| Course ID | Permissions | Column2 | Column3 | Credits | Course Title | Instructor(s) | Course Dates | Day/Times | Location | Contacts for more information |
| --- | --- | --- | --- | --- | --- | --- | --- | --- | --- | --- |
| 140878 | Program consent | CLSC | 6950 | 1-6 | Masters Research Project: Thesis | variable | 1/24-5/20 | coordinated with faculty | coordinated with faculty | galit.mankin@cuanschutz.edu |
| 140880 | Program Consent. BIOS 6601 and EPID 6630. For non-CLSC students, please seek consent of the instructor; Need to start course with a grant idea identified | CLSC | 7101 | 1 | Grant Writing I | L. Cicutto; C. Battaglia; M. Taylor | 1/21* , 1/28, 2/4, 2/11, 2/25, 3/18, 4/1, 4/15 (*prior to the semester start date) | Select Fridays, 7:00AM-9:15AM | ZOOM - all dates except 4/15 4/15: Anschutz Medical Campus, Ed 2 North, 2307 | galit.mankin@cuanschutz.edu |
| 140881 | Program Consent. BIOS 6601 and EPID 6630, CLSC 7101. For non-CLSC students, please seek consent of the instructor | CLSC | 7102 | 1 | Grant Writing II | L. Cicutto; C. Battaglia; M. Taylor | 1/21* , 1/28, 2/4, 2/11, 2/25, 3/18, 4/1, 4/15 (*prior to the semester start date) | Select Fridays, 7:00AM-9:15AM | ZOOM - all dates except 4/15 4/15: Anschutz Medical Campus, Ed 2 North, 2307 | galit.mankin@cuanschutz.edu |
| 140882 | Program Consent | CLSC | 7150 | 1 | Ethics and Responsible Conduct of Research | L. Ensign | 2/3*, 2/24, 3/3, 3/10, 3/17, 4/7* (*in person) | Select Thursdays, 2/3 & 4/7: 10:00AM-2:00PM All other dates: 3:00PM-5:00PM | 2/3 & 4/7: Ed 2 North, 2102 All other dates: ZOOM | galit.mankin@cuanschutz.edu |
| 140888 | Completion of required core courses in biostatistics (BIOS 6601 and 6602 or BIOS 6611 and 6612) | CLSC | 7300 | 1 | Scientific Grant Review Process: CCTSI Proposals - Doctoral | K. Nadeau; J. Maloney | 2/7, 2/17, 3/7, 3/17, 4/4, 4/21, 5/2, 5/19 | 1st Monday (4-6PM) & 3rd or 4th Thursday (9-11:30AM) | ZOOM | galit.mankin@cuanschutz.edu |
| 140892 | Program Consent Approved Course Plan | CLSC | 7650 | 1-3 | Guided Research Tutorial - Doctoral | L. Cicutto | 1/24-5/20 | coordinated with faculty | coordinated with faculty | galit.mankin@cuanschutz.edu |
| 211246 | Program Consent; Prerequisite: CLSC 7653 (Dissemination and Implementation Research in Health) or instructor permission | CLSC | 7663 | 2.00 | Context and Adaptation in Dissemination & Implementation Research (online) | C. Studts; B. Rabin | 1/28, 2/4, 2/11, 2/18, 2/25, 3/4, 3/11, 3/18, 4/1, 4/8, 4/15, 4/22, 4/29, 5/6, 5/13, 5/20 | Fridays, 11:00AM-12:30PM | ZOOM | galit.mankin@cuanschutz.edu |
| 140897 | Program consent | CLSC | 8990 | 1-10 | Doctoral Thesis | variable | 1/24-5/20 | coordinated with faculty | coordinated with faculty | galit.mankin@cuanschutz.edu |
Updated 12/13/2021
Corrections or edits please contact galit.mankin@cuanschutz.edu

═══

▶ **Exercise aim**:
Report every line of the entries that carries the word "North".

▶ **Reply**:
| 140880 | Program Consent. BIOS 6601 and EPID 6630. For non-CLSC students, please seek consent of the instructor; Need to start course with a grant idea identified | CLSC | 7101 | 1 | Grant Writing I | L. Cicutto; C. Battaglia; M. Taylor | 1/21* , 1/28, 2/4, 2/11, 2/25, 3/18, 4/1, 4/15 (*prior to the semester start date) | Select Fridays, 7:00AM-9:15AM | ZOOM - all dates except 4/15 4/15: Anschutz Medical Campus, Ed 2 North, 2307 | galit.mankin@cuanschutz.edu |
| 140881 | Program Consent. BIOS 6601 and EPID 6630, CLSC 7101. For non-CLSC students, please seek consent of the instructor | CLSC | 7102 | 1 | Grant Writing II | L. Cicutto; C. Battaglia; M. Taylor | 1/21* , 1/28, 2/4, 2/11, 2/25, 3/18, 4/1, 4/15 (*prior to the semester start date) | Select Fridays, 7:00AM-9:15AM | ZOOM - all dates except 4/15 4/15: Anschutz Medical Campus, Ed 2 North, 2307 | galit.mankin@cuanschutz.edu |
| 140882 | Program Consent | CLSC | 7150 | 1 | Ethics and Responsible Conduct of Research | L. Ensign | 2/3*, 2/24, 3/3, 3/10, 3/17, 4/7* (*in person) | Select Thursdays, 2/3 & 4/7: 10:00AM-2:00PM All other dates: 3:00PM-5:00PM | 2/3 & 4/7: Ed 2 North, 2102 All other dates: ZOOM | galit.mankin@cuanschutz.edu |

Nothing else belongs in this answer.